Semantic Technology, as the phrase itself suggests, uses formal semantics to give meaning to all the disparate and raw data that surrounds us. The Semantic Web Technology – or technology for the Web of Data or the Linked Data technology as envisioned by World Wide Web inventor Sir Tim Berners-Lee – builds relationships between data in various formats and sources, from one string to another, helping build context and creating links out of those relationships.
The Semantic Technology defines and links data on the web or within an enterprise by developing languages to express rich, self-describing interrelations of data in a form that machines can process. Thus, machines are not only able to process long computing strings of characters and index tons of data, but they are also able to store, manage and retrieve information based on meaning and logical relations. Semantics adds another layer to the web and is able to show related factsitems instead of just word matching.
The principal technologies of the Semantic Technology, the semantic graph database for example, use a set of universal standards, as set down by the World Wide Web Consortium (W3C) international community that develops open standards.
“The core difference between Semantic Technologies and other technologies for data, the relational database for instance, is that the Semantic Technology deals with the meaning rather than the structure of the data.

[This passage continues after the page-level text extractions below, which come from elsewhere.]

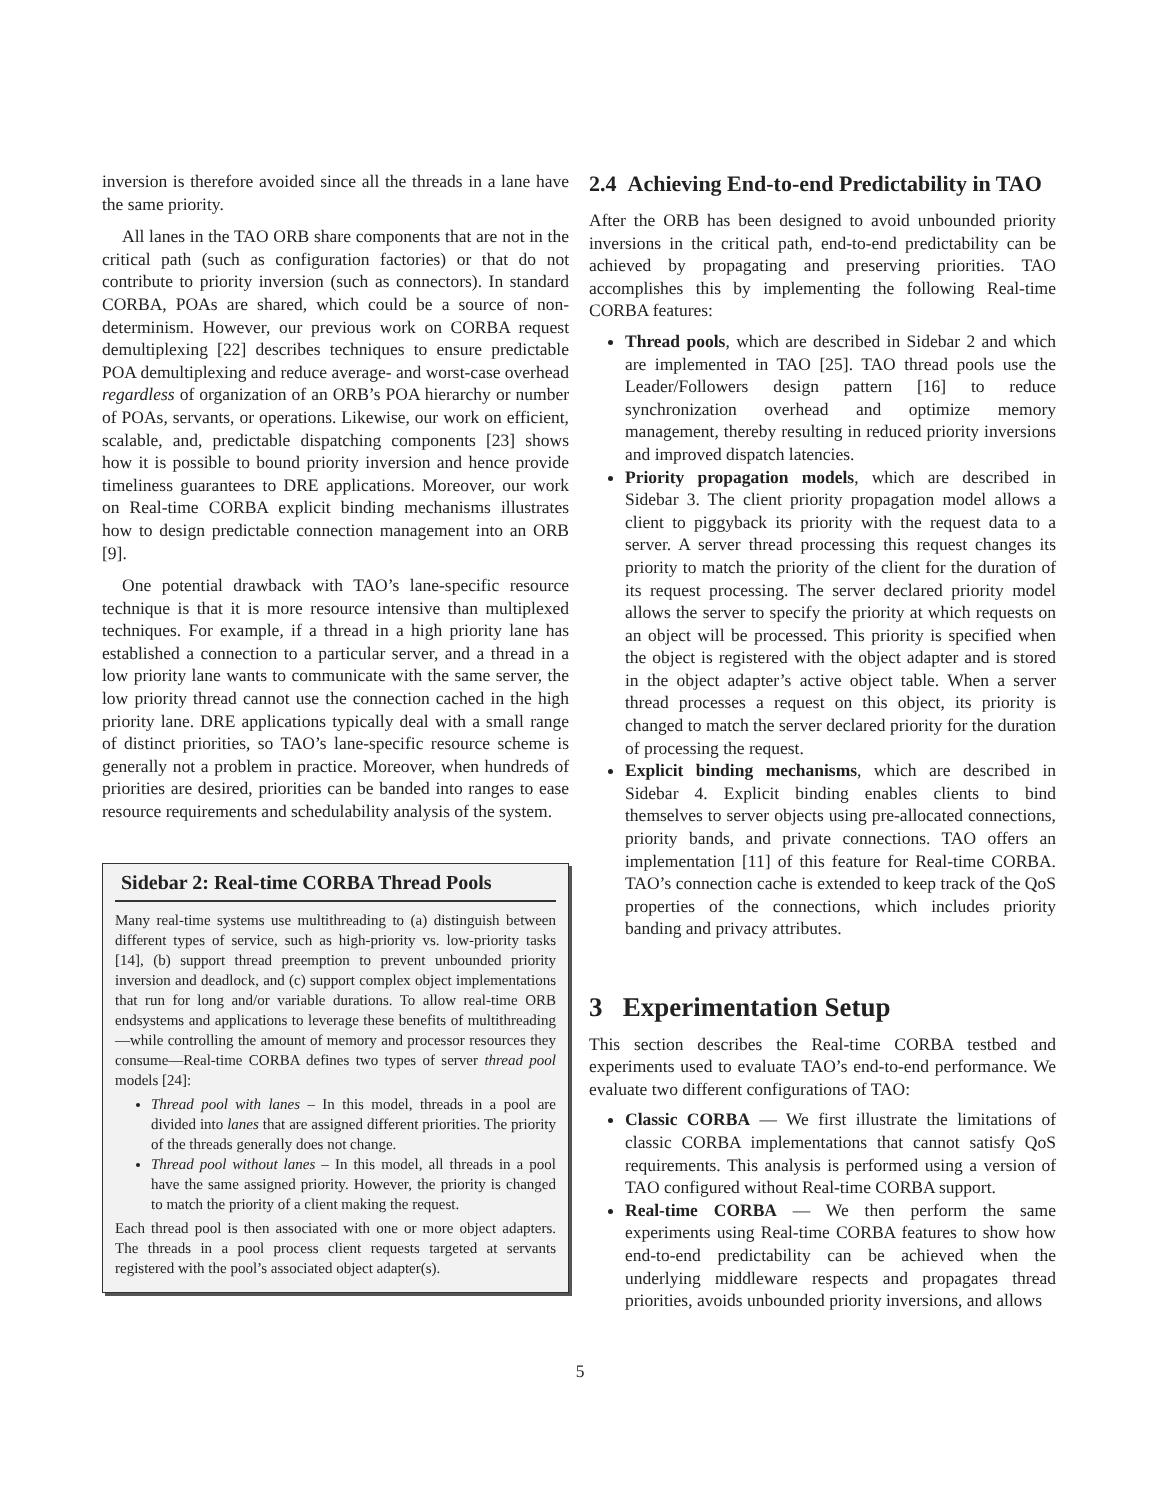inversion is therefore avoided since all the threads in a lane have the same priority.
All lanes in the TAO ORB share components that are not in the critical path (such as configuration factories) or that do not contribute to priority inversion (such as connectors). In standard CORBA, POAs are shared, which could be a source of non-determinism. However, our previous work on CORBA request demultiplexing [22] describes techniques to ensure predictable POA demultiplexing and reduce average- and worst-case overhead regardless of organization of an ORB’s POA hierarchy or number of POAs, servants, or operations. Likewise, our work on efficient, scalable, and, predictable dispatching components [23] shows how it is possible to bound priority inversion and hence provide timeliness guarantees to DRE applications. Moreover, our work on Real-time CORBA explicit binding mechanisms illustrates how to design predictable connection management into an ORB [9].
One potential drawback with TAO’s lane-specific resource technique is that it is more resource intensive than multiplexed techniques. For example, if a thread in a high priority lane has established a connection to a particular server, and a thread in a low priority lane wants to communicate with the same server, the low priority thread cannot use the connection cached in the high priority lane. DRE applications typically deal with a small range of distinct priorities, so TAO’s lane-specific resource scheme is generally not a problem in practice. Moreover, when hundreds of priorities are desired, priorities can be banded into ranges to ease resource requirements and schedulability analysis of the system.
Sidebar 2: Real-time CORBA Thread Pools
Many real-time systems use multithreading to (a) distinguish between different types of service, such as high-priority vs. low-priority tasks [14], (b) support thread preemption to prevent unbounded priority inversion and deadlock, and (c) support complex object implementations that run for long and/or variable durations. To allow real-time ORB endsystems and applications to leverage these benefits of multithreading—while controlling the amount of memory and processor resources they consume—Real-time CORBA defines two types of server thread pool models [24]:
Thread pool with lanes – In this model, threads in a pool are divided into lanes that are assigned different priorities. The priority of the threads generally does not change.
Thread pool without lanes – In this model, all threads in a pool have the same assigned priority. However, the priority is changed to match the priority of a client making the request.
Each thread pool is then associated with one or more object adapters. The threads in a pool process client requests targeted at servants registered with the pool’s associated object adapter(s).
2.4 Achieving End-to-end Predictability in TAO
After the ORB has been designed to avoid unbounded priority inversions in the critical path, end-to-end predictability can be achieved by propagating and preserving priorities. TAO accomplishes this by implementing the following Real-time CORBA features:
Thread pools, which are described in Sidebar 2 and which are implemented in TAO [25]. TAO thread pools use the Leader/Followers design pattern [16] to reduce synchronization overhead and optimize memory management, thereby resulting in reduced priority inversions and improved dispatch latencies.
Priority propagation models, which are described in Sidebar 3. The client priority propagation model allows a client to piggyback its priority with the request data to a server. A server thread processing this request changes its priority to match the priority of the client for the duration of its request processing. The server declared priority model allows the server to specify the priority at which requests on an object will be processed. This priority is specified when the object is registered with the object adapter and is stored in the object adapter’s active object table. When a server thread processes a request on this object, its priority is changed to match the server declared priority for the duration of processing the request.
Explicit binding mechanisms, which are described in Sidebar 4. Explicit binding enables clients to bind themselves to server objects using pre-allocated connections, priority bands, and private connections. TAO offers an implementation [11] of this feature for Real-time CORBA. TAO’s connection cache is extended to keep track of the QoS properties of the connections, which includes priority banding and privacy attributes.
3 Experimentation Setup
This section describes the Real-time CORBA testbed and experiments used to evaluate TAO’s end-to-end performance. We evaluate two different configurations of TAO:
Classic CORBA — We first illustrate the limitations of classic CORBA implementations that cannot satisfy QoS requirements. This analysis is performed using a version of TAO configured without Real-time CORBA support.
Real-time CORBA — We then perform the same experiments using Real-time CORBA features to show how end-to-end predictability can be achieved when the underlying middleware respects and propagates thread priorities, avoids unbounded priority inversions, and allows
5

W3C’s Semantic Web initiative states that the purpose of this technology in the context of the semantic web to create a ‘universal medium for the exchange of data’ by smoothly interconnecting the global sharing of any kind of personal, commercial, scientific and cultural data. W3C has developed open specifications for the semantic technology developers to stick to and has identified, via open source development, the infrastructure parts that will be needed to scale in the Web, and applicable elsewhere.
In terms of Semantic Technology, the standards that apply are primarily the Resource Description Framework (RDF), SPARQL (SPARQL Protocol and RDF Query Language), and optionally OWL (Web Ontology Language).
Using all those standards, the Semantic Technology makes life easier by helping computers help us how to find the right data piece right away and how to filter items to create more value.
Semantic Technology helps users and enterprises discover smarter data, infer links and extract knowledge from enormous sets of raw data in various formats and from various sources. The Semantic Web, let’s say that a technology such as GraphDB , makes data content easier for machines to integrate, find, access, retrieve, process and automate. This, in turn, enables organizations to gain faster and more cost-effective access to meaningful and accurate data, to analyze that data and turn it into knowledge. Then they can further use that knowledge to gain insights, apply predictive models and make data-driven decisions.
Various businesses are already using semantic technologies and graph databases to manage their content, repurpose and reuse information, cut costs and gain new revenue streams. The BBC, FT and Elsevier use semantic publishing; in healthcare and life sciences Astra Zeneca also uses semantic technology. The financial industry and insurance companies have also started adopting technologies to semantically enrich content and access and process complex and heterogeneous data. E-commerce, the automotive industry, the government and public sector, technology providers, the energy sector, the services sector, among others, are also employing semantic technology developers to extract knowledge from data by attributing meaning to various datasets.
As early as in 2007, Sir Berners-Lee told Bloomberg “The Semantic Technology isn’t inherently complex. The Semantic Technology language, at its heart, is very, very simple. It’s just about the relationships between things.”
Chances are that the ‘relationships between things’ will make the lives of all users easier and will help organizations manage data more efficiently to create more and more smarter data and gain more value.